Existen las oleadas de obispos, y más que en cualquier otra profesión, ya que las mitras las coloca, en última instancia, una sola persona: el Papa de Roma, al que todo obispo queda ligado por estricta obediencia. Desde hace unos cincuenta años a esta parte, España ha conocido dos grandes oleadas de obispos, marcadas por sendos pontífices de singular peso en la Iglesia contemporánea: Pablo VI y Juan Pablo II. La tercera, que supuestamente durará lo que el Papa Francisco permanezca en la silla de Pedro, parece apuntar a notas diferentes de las dos anteriores.

El arzobispo de Oviedo, Jesús Sanz Montes, que acaba de cumplir diez años bajo la mitra (de 2003 a 2010 en Huesca y Jaca, y hasta el presente en Asturias), se enclava precisamente en la segunda oleada, cuya característica fundamental ha consistido en que le Santa Sede hacía prevalecer el valor de la ortodoxia y la fidelidad a Roma sobre otras cualificaciones.

Entiéndase bien: Roma nunca ha nombrado, a priori, obispos heterodoxos o poco fieles a la Iglesia. Sin embargo, sí había optado tiempo atrás por mitrados que se significaran por su ruptura con la España del "nacionalcatolicimo" y por su adhesión al Concilio Vaticano II, lo que significaba emprender pasos de renovación eclesial y, a veces, de riesgo pastoral.

Tal fue el contenido de la primera oleada española de obispos bajo Pablo VI, Papa de 1963 a 1978, y Luigi Dadaglio, nuncio en Madrid de 1967 a 1980. Vicente Enrique y Tarancón o Gabino Díaz Merchán fueron claros exponentes de aquella tendencia.

Pero en 1978 se iniciaría la etapa de restauración de la Iglesia encabezada por Juan Pablo II, con un fuerte revisionismo del Vaticano II, cuyos efectos fueron considerados negativos para la evolución de la Iglesia. Durante una década que se inicia en 1985, la nueva oleada de nombramientos episcopales pivotará sobre dos eclesiásticos: Ángel Suquía, arzobispo de Madrid, y Mario Tagliaferri, nuncio de la Santa Sede en España.

Los diez años de ambos en sus respectivos cargos significarán un giro apreciable en las características de los obispos españoles, y más tarde, con la llegada de Rouco Varela a Madrid y su inclusión como cardenal en la vaticana Congregación de los Obispos -la que propone los nombramientos al Papa-, se fijará hasta el presente la imagen de unos obispos que, ante todo, serán de doctrina recta y poco dados a las aventuras pastorales. Los años del pontificado de Benedicto XVI(2005-2013) han supuesto la permanencia de dichas constantes.

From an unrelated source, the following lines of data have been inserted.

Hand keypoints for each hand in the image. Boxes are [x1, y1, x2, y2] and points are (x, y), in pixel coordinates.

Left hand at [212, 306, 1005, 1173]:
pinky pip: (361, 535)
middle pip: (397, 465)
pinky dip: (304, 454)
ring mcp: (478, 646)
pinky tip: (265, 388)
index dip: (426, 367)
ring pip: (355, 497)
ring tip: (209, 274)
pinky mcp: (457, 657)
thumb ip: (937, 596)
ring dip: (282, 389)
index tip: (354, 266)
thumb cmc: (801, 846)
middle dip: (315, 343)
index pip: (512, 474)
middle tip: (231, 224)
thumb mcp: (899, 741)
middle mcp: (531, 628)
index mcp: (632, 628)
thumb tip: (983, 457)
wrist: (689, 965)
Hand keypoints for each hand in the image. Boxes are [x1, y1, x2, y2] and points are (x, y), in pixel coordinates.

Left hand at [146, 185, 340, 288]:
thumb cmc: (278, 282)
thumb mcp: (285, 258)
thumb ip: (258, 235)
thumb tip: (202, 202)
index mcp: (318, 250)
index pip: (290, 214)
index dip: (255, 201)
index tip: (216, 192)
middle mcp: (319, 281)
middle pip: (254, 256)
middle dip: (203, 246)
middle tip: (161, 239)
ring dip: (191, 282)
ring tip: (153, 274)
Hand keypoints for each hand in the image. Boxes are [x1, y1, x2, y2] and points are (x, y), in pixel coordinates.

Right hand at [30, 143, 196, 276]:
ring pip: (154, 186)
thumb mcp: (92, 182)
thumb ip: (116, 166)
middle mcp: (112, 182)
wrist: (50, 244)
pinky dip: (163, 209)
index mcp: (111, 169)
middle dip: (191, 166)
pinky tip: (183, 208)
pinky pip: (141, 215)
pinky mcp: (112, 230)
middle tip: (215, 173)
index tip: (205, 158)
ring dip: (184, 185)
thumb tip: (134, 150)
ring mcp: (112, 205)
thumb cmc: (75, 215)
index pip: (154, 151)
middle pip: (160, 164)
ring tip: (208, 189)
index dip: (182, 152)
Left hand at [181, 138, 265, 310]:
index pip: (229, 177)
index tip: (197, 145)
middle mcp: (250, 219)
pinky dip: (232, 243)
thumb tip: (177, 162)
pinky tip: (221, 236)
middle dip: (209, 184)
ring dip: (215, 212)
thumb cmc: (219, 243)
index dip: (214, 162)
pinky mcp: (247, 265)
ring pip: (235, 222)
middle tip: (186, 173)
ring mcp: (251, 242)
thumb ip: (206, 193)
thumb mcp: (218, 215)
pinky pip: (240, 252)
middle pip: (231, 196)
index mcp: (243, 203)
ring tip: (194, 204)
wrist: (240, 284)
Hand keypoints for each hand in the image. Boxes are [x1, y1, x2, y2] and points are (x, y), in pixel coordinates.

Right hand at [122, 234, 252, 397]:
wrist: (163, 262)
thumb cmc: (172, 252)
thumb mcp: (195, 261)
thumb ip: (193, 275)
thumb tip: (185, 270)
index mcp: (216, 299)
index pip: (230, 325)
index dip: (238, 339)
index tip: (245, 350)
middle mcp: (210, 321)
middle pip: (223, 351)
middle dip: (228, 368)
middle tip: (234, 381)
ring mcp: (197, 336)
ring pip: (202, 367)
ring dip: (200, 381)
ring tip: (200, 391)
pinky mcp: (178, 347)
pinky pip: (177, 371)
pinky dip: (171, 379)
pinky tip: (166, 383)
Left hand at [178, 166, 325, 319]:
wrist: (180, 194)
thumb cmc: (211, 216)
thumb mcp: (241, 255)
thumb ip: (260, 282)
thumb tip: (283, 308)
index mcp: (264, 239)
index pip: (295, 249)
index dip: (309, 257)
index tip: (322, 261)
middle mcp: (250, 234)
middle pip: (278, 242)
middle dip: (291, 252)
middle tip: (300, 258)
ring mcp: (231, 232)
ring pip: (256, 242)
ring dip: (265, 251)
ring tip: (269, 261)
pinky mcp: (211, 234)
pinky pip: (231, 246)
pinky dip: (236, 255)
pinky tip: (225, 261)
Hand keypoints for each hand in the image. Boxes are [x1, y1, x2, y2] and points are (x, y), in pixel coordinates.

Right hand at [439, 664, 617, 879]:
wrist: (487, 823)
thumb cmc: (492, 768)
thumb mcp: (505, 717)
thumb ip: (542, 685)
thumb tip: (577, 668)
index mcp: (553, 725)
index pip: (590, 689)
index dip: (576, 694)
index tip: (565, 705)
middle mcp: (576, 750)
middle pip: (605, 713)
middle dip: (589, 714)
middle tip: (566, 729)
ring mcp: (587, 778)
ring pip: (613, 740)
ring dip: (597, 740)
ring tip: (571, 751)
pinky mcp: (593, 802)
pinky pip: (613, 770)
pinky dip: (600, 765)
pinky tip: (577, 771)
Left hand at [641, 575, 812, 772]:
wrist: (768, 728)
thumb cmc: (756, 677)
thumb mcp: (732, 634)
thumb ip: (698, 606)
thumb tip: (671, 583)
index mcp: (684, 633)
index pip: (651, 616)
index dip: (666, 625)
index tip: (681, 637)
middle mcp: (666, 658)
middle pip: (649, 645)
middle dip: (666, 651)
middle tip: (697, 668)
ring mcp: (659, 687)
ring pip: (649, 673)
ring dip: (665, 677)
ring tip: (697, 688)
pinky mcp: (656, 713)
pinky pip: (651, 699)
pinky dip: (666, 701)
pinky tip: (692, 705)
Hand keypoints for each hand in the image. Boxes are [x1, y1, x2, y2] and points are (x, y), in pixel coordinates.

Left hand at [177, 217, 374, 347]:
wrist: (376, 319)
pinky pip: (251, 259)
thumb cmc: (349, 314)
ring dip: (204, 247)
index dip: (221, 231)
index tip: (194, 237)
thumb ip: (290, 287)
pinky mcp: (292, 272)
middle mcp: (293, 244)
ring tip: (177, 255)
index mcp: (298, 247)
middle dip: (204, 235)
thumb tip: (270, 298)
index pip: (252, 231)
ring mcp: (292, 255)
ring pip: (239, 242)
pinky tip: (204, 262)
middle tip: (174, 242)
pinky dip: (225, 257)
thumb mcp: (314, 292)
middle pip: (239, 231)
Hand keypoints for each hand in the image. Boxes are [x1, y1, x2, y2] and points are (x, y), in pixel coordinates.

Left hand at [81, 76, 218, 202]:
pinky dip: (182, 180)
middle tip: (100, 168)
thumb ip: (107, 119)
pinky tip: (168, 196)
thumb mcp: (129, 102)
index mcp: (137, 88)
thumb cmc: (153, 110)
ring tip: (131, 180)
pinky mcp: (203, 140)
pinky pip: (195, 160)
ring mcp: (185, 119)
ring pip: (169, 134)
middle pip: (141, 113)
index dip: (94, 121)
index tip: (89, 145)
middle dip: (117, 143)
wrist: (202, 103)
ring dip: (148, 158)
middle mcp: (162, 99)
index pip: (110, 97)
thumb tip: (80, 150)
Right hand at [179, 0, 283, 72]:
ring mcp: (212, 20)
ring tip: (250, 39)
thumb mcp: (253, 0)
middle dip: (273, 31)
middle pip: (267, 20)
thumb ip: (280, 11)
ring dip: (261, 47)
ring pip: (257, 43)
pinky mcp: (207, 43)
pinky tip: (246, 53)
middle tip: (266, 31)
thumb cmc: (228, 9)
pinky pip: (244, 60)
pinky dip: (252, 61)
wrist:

En ese marco, Jesús Sanz Montes apareció hace una década como un mirlo blanco sobre la mesa de los posibles nombramientos. Era madrileño, pero en 1975, en lugar del Seminario de Madrid (que algunos consideraban descarriado), había elegido para su formación sacerdotal el Seminario de Toledo, auténtica fábrica de obispos como en el pasado lo había sido la Universidad de Comillas (Cantabria), de los Jesuitas.

También era franciscano, pero en su biografía no había rastro de veleidades apostólicas atribuidas a los religiosos, sino de preparación intelectual en Espiritualidad (Roma), además de haber desempeñado labores de gobierno y formación en su orden. Además formaba parte de la Conferencias Episcopal como director de Comisión para la Vida Consagrada, y desde 1997 era profesor de la Facultad de "San Dámaso" de Madrid, la creación de Rouco para contrarrestar posibles efectos perniciosos de la Universidad de Comillas, ya en Madrid, de la Compañía de Jesús.

La tercera oleada que apunta el Papa Francisco se diseña sobre unos obispos que de modo esencial sean pastores y que "huelan a oveja". Bergoglio también ha marcado las líneas maestras de la pastoral del catolicismo: su clero y mitrados no han de insistir en la repetición de la doctrina y del magisterio eclesial, sino en "curar heridas" porque la Iglesia es hoy "un hospital de campaña". Y a los obispos en particular el Papa Francisco les ha leído otros puntos: que no aspiren al carrerismo, sino que se sientan casados con sus diócesis; o que no actúen como príncipes, sino como personas cercanas; y que no huelan a aeropuerto, o queroseno, sino que pateen sus iglesias incesantemente.